As a result, as shown in Table 1, as the rosehip extract was treated, it was confirmed that all of the mTOR activities increased significantly ( ^** p < 0.01) compared to the control group that was not treated with the extract. This means that the rosehip extract of the present invention has an excellent ability to promote muscle protein synthesis in muscle cells.

experimental group	Relative mTOR activity (%)
Examples 1-3	117.7±3.8**
Examples 1-4	128.3±6.4**
Examples 1-5	121.9±6.0**
Examples 1-6	122.5±5.2**
Examples 1-7	130.6±6.5**

[Example 4] Effect of increasing the expression level of muscle protein synthesis biomarkers of hot water extract of rosehip

L6 myoblast (ATCC), a muscle cell, was placed in a 6-well plate with DMEM (Hyclone) containing 10% FBS (Hyclone) at a concentration of 1 Х 10 ⁵ cell/mL. When the cell density reached about 80-85%, the medium in the well was removed and the cells were treated with DMEM (Hyclone) containing 2% HS (Hyclone) to induce myotube differentiation. Differentiation was performed for a total of 6 days by replacing the medium with a new medium once every 2 days. After differentiation, the rosehip hot water extract prepared in Example 1-1 was added to DMEM (Hyclone) containing 50 ng/mL tumor necrosis factor alpha (TNF-α; PeproTech, Rocky Hills, NJ, USA). After dissolving at a concentration of 80 μg/mL, the cells were treated and incubated for 12 hours. After incubation, the cells were lysed with a NP-40 buffer (ELPIS-Biotech, Daejeon, Korea) containing a protease inhibitor cocktail (Sigma-Aldrich St. Louis, MO, USA) to obtain a cell lysate. The obtained cell lysate was centrifuged at 13,000 rpm for 10 minutes to obtain a supernatant. The protein concentration in the supernatant was quantified with a Bradford (Bio-Rad Laboratories Inc.), and then the protein was heated for 5 minutes, and then the protein was separated by running on a 10% sodium dodecyl sulphate-polyacrylamide gel electrophoresis (SDS-PAGE) gel. The separated protein was transferred to a nitrocellulose membrane. Then, p-mTOR, mTOR, p-p70S6K, p70S6K, p-4EBP1, 4EBP1, or α-tubulin antibody (Cell Signaling Technology) was diluted 1:1000 in 2.5% bovine serum albumin (BSA) at a ratio of 1:1000 to nitro The protein transferred to the cellulose membrane was reacted at room temperature for 20 hours. After reacting with the primary antibody, the nitrocellulose membrane was washed 3 times for 10 minutes using Tris-buffer Saline Tween20 (TBST). A secondary antibody (Bethyl Laboratories, Inc., Montgomery, TA, USA) conjugated with horseradish peroxidase (HRP), which recognizes the primary antibody, was diluted 1:5000 in 2.5% BSA, and then placed with a nitrocellulose membrane at room temperature for 2 hours. , and washed 3 times for 10 minutes each using TBST. The protein band was developed using ECL Western Blot detection reagent (GE Healthcare, Piscataway, NJ, USA), and the colored protein band was confirmed using the G;BOX EF imaging system (Syngene, Cambridge, UK).
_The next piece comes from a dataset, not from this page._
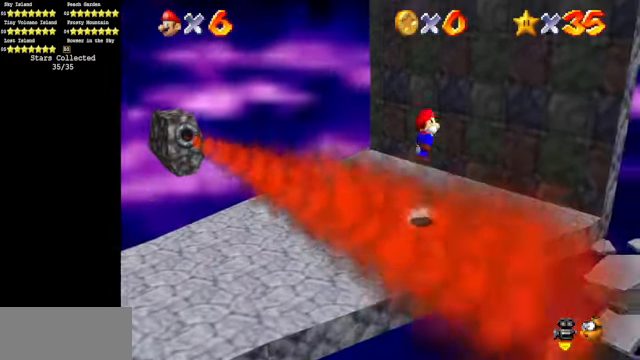
{"buttons": [], "left_stick": "down", "events": []}
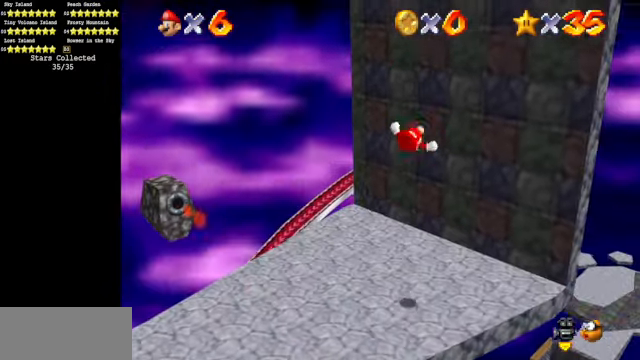
{"buttons": ["A"], "left_stick": "up", "events": [[167, "left_stick", "center"], [267, "left_stick", "up-right"], [334, "left_stick", "up"], [467, "A", "down"]]}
As a result, as shown in Figure 2, the protein expression levels of p-mTOR, p-p70S6K and p-4EBP-1 involved in muscle protein synthesis by TNF-α were significantly ( ^## p < 0.01) decreased. On the other hand, it was confirmed that the protein expression levels of p-mTOR, p-p70S6K, and p-4EBP-1 were significantly increased ( ^** p < 0.01) as the rosehip hot water extract was treated. This means that the hot water extract of rosehip of the present invention has excellent ability to increase the expression of biomarkers involved in muscle protein synthesis in muscle cells.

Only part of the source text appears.